→ Source information:
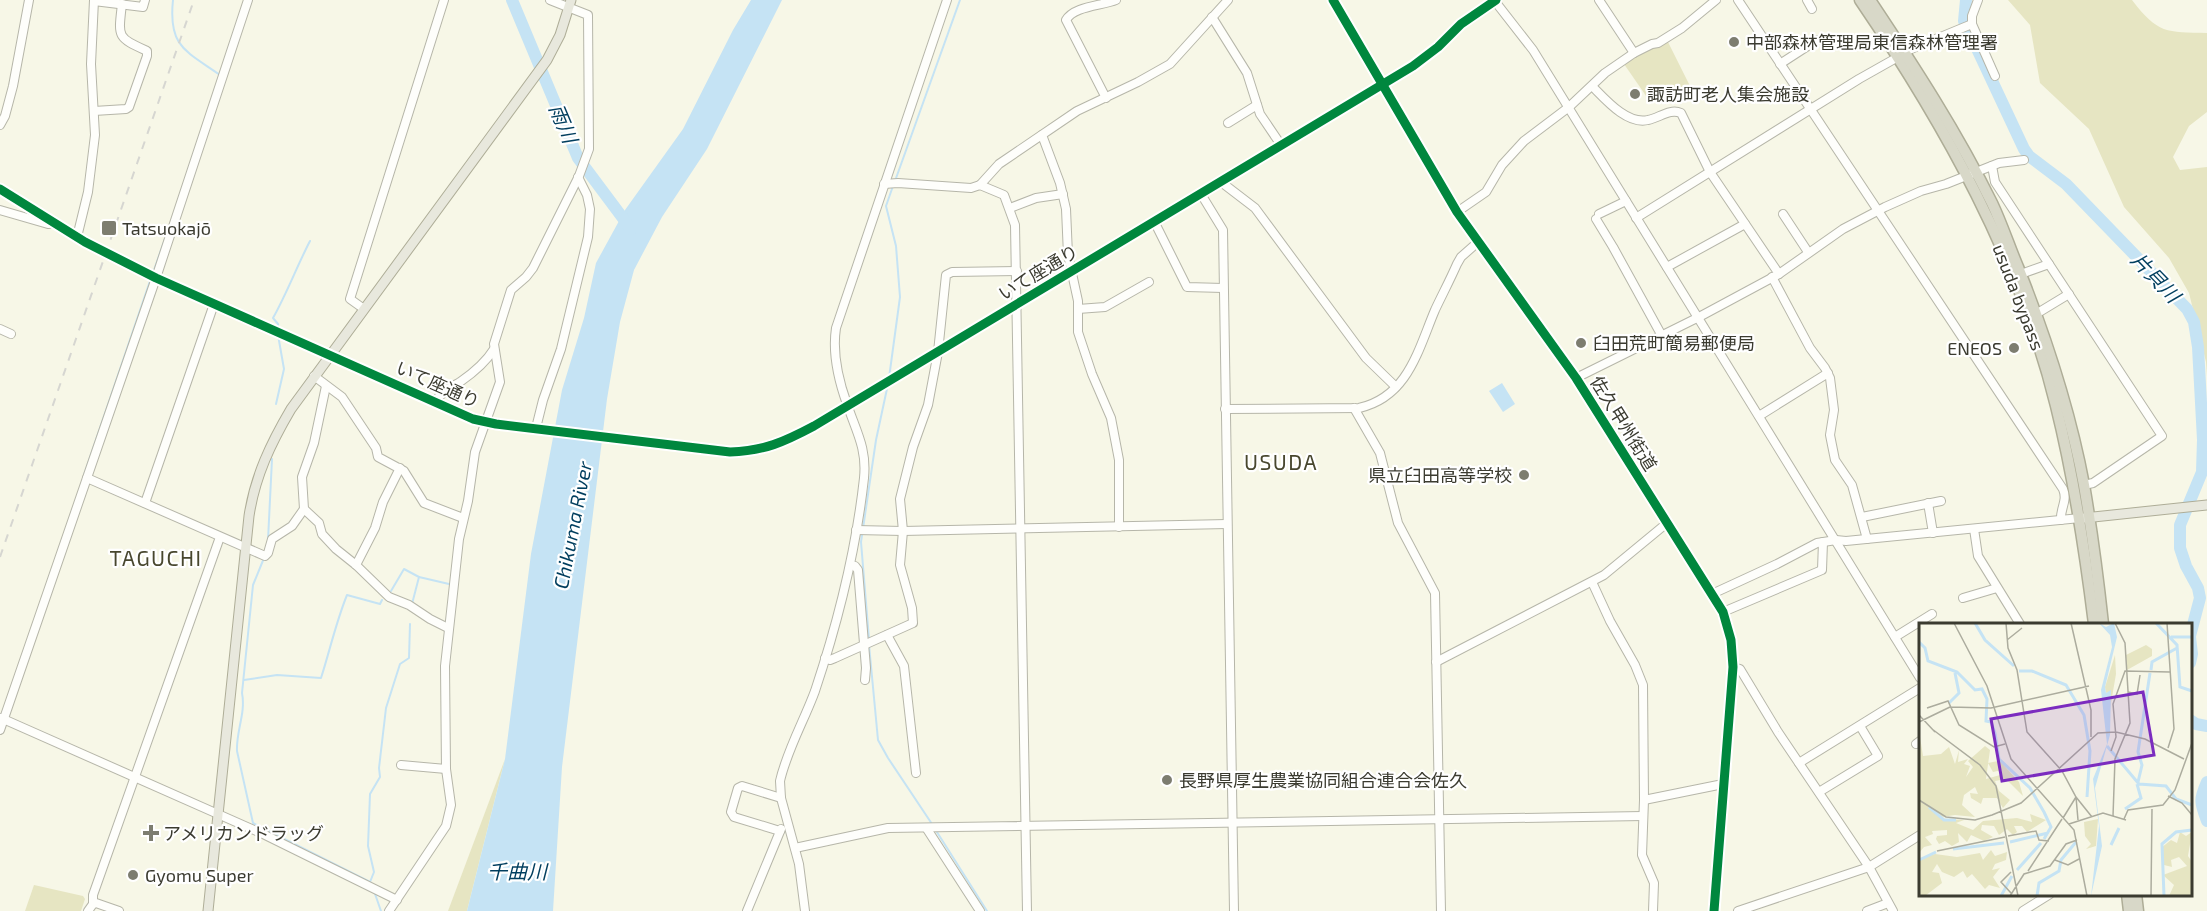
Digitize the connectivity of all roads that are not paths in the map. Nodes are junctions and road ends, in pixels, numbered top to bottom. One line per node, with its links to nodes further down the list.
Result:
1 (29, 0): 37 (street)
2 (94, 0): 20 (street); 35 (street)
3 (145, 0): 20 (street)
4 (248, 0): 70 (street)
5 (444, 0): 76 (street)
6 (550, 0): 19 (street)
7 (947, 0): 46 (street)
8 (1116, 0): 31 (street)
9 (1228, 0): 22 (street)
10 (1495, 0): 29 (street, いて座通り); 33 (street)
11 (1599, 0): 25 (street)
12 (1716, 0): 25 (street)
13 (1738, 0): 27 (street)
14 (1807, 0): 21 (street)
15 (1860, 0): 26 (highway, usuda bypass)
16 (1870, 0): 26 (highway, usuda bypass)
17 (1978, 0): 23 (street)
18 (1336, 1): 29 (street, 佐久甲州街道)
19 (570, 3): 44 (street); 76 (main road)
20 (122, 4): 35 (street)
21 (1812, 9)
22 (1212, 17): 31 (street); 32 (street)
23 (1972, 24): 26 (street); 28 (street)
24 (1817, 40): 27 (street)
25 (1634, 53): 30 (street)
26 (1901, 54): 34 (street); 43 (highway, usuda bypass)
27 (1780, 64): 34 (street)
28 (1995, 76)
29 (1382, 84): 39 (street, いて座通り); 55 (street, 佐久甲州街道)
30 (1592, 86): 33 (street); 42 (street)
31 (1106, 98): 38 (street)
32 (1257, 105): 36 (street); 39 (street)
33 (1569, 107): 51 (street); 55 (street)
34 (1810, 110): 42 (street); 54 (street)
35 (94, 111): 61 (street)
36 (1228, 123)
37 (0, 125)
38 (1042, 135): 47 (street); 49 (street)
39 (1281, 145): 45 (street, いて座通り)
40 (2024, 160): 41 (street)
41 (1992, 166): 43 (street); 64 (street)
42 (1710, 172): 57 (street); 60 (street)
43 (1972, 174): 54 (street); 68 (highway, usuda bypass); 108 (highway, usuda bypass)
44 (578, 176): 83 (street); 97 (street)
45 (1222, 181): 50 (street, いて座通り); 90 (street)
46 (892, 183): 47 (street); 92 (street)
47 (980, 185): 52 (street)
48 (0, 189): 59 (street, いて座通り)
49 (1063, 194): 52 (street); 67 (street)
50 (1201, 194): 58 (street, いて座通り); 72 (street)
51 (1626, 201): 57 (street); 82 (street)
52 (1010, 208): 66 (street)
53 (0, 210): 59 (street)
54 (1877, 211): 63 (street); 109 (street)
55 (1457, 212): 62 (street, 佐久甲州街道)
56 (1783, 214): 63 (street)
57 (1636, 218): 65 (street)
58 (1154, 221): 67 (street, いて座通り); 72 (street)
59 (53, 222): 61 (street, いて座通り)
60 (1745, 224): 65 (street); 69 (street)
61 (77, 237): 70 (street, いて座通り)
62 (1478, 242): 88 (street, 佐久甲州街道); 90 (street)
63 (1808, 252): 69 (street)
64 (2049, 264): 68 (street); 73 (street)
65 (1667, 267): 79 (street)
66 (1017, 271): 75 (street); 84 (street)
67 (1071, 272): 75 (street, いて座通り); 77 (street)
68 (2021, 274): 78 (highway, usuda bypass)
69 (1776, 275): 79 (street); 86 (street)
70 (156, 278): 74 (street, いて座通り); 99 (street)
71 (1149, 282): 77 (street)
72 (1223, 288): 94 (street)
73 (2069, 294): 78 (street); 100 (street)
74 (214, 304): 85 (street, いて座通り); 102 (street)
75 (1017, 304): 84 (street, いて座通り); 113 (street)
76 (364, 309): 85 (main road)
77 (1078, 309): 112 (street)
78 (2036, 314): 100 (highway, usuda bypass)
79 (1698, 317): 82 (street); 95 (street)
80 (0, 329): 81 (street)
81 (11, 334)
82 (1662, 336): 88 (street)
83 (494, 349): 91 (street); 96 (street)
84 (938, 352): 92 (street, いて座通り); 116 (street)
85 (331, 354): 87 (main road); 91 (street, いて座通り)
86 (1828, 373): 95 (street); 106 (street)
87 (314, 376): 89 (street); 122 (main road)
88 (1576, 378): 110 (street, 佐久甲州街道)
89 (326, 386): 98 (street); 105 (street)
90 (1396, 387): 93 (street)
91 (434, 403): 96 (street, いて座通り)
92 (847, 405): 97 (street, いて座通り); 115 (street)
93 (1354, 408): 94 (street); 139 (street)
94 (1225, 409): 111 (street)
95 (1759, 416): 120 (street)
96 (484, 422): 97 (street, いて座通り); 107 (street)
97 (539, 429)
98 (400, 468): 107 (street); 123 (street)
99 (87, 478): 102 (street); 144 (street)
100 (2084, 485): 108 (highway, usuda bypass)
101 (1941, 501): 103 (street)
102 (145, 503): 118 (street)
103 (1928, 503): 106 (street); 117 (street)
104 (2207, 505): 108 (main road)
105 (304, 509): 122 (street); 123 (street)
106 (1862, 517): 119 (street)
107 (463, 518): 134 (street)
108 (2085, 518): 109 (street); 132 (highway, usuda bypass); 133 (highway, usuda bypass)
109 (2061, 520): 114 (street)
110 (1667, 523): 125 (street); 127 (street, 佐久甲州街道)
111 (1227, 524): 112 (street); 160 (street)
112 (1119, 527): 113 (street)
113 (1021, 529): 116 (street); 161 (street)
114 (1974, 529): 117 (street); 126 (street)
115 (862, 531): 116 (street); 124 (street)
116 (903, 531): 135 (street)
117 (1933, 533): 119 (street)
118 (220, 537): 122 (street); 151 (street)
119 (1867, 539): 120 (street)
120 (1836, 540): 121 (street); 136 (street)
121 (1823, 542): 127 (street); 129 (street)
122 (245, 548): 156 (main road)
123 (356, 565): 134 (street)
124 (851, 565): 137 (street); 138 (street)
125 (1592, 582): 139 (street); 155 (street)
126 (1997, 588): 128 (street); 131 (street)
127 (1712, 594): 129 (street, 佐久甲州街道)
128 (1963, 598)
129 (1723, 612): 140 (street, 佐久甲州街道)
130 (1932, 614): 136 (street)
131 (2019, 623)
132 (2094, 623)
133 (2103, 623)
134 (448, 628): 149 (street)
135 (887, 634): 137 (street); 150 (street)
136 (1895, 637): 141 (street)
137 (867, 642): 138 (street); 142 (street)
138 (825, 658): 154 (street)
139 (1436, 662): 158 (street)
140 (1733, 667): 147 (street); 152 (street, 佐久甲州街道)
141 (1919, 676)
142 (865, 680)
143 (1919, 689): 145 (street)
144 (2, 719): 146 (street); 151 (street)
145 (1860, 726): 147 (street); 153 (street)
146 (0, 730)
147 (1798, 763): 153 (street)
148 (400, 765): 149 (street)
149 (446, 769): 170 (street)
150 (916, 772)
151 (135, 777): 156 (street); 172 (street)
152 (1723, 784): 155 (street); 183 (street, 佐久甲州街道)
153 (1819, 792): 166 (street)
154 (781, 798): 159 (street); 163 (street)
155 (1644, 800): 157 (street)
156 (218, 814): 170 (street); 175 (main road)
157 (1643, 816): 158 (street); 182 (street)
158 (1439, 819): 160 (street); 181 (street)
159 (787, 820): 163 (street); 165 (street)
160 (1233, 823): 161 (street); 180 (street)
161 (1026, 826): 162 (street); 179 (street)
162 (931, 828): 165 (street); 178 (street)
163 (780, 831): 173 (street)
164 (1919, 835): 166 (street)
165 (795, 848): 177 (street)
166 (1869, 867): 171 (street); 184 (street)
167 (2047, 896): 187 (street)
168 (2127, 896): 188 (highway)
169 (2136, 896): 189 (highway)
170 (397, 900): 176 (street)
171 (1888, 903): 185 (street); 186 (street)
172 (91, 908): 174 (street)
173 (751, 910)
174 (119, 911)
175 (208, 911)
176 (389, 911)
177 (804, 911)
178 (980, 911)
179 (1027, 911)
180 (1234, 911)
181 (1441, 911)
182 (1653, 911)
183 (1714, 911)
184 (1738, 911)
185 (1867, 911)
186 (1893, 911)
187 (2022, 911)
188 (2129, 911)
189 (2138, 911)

→ Problem to solve:
Only the lines with "佐久甲州街道" are needed; find them in the records and copy each one.

→ Task answer:
18 (1336, 1): 29 (street, 佐久甲州街道)
29 (1382, 84): 39 (street, いて座通り); 55 (street, 佐久甲州街道)
55 (1457, 212): 62 (street, 佐久甲州街道)
62 (1478, 242): 88 (street, 佐久甲州街道); 90 (street)
88 (1576, 378): 110 (street, 佐久甲州街道)
110 (1667, 523): 125 (street); 127 (street, 佐久甲州街道)
127 (1712, 594): 129 (street, 佐久甲州街道)
129 (1723, 612): 140 (street, 佐久甲州街道)
140 (1733, 667): 147 (street); 152 (street, 佐久甲州街道)
152 (1723, 784): 155 (street); 183 (street, 佐久甲州街道)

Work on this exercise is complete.